Figure 1. Dose effect of Gacyclidine on hSOD1G93A mice survival and weight. (A)—Kaplan-Meier curves of hSOD1G93A mice injected i.p with NaCl (n = 21), GK11 0.1 mg/kg (n = 15) or GK11 1 mg/kg (n = 5). (B)—Weight changes (g) in control (dash line) and transgenic mice (continuous line) injected with NaCl, GK11 0.1 mg/kg or GK11.1 mg/kg. Two-ways ANOVA followed by Tukey-Kramer test [F(10, 695) = 96.18]. Weight of NaCl treated controls and transgenics significantly differs from P109 whereas weight of GK11 (both doses) treated controls and transgenics significantly differ from P123. *p < 0.05 and ***p < 0.001.

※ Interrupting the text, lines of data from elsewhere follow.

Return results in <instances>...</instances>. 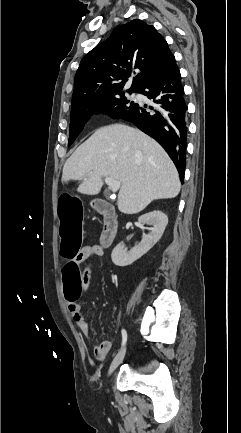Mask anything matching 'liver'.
Here are the masks:
<instances>
[{
  "label": "liver",
  "instance_id": "obj_1",
  "mask_svg": "<svg viewBox=\"0 0 241 433\" xmlns=\"http://www.w3.org/2000/svg\"><path fill=\"white\" fill-rule=\"evenodd\" d=\"M103 177L121 182L118 209L136 214L153 200L176 197L178 171L165 150L142 131L112 124L95 131L67 159L62 182L82 181L77 191L96 195Z\"/></svg>",
  "mask_w": 241,
  "mask_h": 433
}]
</instances>
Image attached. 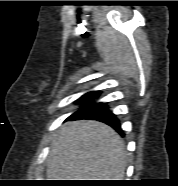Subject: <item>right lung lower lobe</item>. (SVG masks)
I'll list each match as a JSON object with an SVG mask.
<instances>
[{
	"label": "right lung lower lobe",
	"mask_w": 178,
	"mask_h": 186,
	"mask_svg": "<svg viewBox=\"0 0 178 186\" xmlns=\"http://www.w3.org/2000/svg\"><path fill=\"white\" fill-rule=\"evenodd\" d=\"M69 120H79V119H91L104 122L114 129H116L120 134L124 135L121 128L120 123L116 115L109 110V107L106 103L103 102H95L91 103L73 115H71Z\"/></svg>",
	"instance_id": "98d812e1"
}]
</instances>
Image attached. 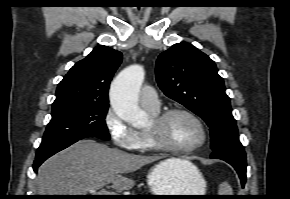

Figure 2. Locomotor function analysis of hSOD1G93A female mice. (A)—CatWalk gait analysis. Graph represent the distance between the front and hind paws on a step sequence (“relative position”) of control females (n = 32) and hSOD1G93Aanimals (n = 41) before treatment. Statistics: t-test: *p < 0.05 (B)—Open field test. Spontaneous locomotor activity represented by the mean distance covered by control female and hSOD1G93A mice in a weekly 8 min recording test over disease progression. For Open field test a minimum of 10 animals were used from day 53 to 130, then due to the death of hSOD1G93A mice, a minimum of 5 animals were analyzed (P137). Statistics: two ways ANOVA followed by Tukey Kramer test. F(12, 262) = 95.95. *p < 0.05, **p < 0.01 and ***p < 0.001.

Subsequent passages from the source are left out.